▶ **Ausgewählter Auszug**:
# # #

Der Rest ist Beziehungsarbeit im besten Sinn: fast täglich im Camp, zwischendurch im Büro des Bürgermeisters, bei der Polizei, der Küstenwache oder bei lokalen und internationalen NGOs. Viele Treffen entstehen spontan. Nicht nur weil die griechische Alltagskultur weniger terminfixiert ist, sondern auch, weil sich Informationen in diesem Umfeld selten planen lassen. «Es ist eine der Herausforderungen meines Alltags: null Struktur, ich gebe mir alles selber vor», sagt sie dazu. Klassische 9-to-5-Arbeitszeiten sind auf Samos kaum möglich.

Aktuell beschäftigen sie Themen wie die Vorbereitung auf den Winter im Camp, ausreichend Heizmöglichkeiten, Decken und Kleidung sowie die Frage, ob und wie sich verändernde Fluchtrouten, etwa über Kreta, auf die Inseln auswirken. Gleichzeitig hält sie engen Kontakt nach Athen und Brüssel, um Beobachtungen einzuordnen und Prioritäten abzustimmen.

# # #

▶ **Daten**:
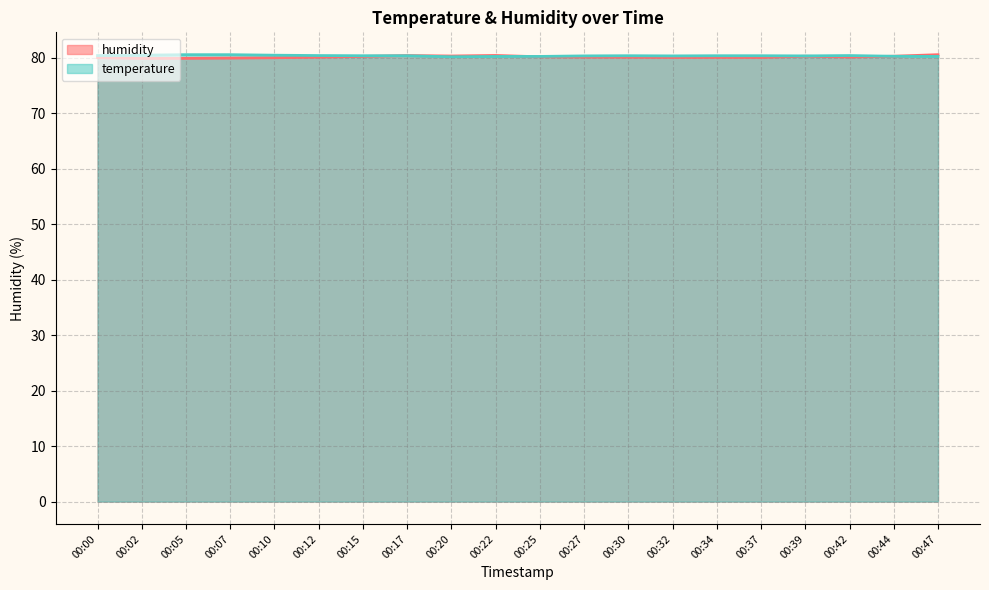

What are all the series names shown in the legend?

temperature, humidity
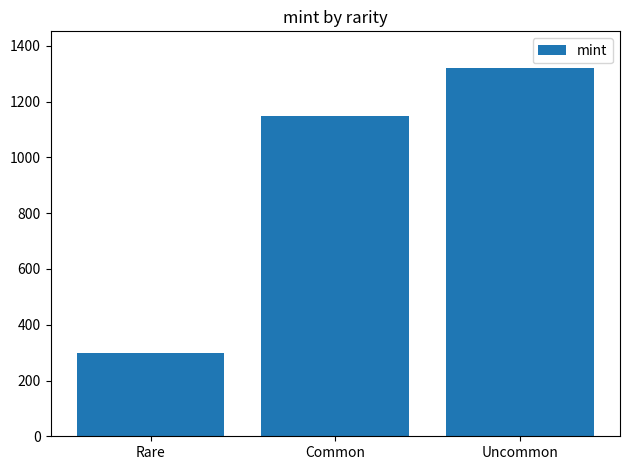

Rank the categories by value from lowest to highest.

Rare, Common, Uncommon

# # #

▶ **Aufgaben bearbeiten**:
(A) Schreibe den Auszug von „Der Rest ist“ bis „und Prioritäten abzustimmen.“, beide Stellen eingeschlossen, wortgetreu ab.
(B) Beantworte anhand des Auszugs:
(i) An welchen Orten finden die Treffen neben dem Camp statt?
(ii) Welche Fluchtroute wird als Beispiel genannt?
(iii) Mit welchen Städten wird enger Kontakt gehalten?

▶ **Lösungen je Aufgabe**:
(A)
Der Rest ist Beziehungsarbeit im besten Sinn: fast täglich im Camp, zwischendurch im Büro des Bürgermeisters, bei der Polizei, der Küstenwache oder bei lokalen und internationalen NGOs. Viele Treffen entstehen spontan. Nicht nur weil die griechische Alltagskultur weniger terminfixiert ist, sondern auch, weil sich Informationen in diesem Umfeld selten planen lassen. «Es ist eine der Herausforderungen meines Alltags: null Struktur, ich gebe mir alles selber vor», sagt sie dazu. Klassische 9-to-5-Arbeitszeiten sind auf Samos kaum möglich.

Aktuell beschäftigen sie Themen wie die Vorbereitung auf den Winter im Camp, ausreichend Heizmöglichkeiten, Decken und Kleidung sowie die Frage, ob und wie sich verändernde Fluchtrouten, etwa über Kreta, auf die Inseln auswirken. Gleichzeitig hält sie engen Kontakt nach Athen und Brüssel, um Beobachtungen einzuordnen und Prioritäten abzustimmen.

(B)
(i) Im Büro des Bürgermeisters, bei der Polizei, bei der Küstenwache und bei lokalen und internationalen NGOs.
(ii) Die Route über Kreta.
(iii) Mit Athen und Brüssel.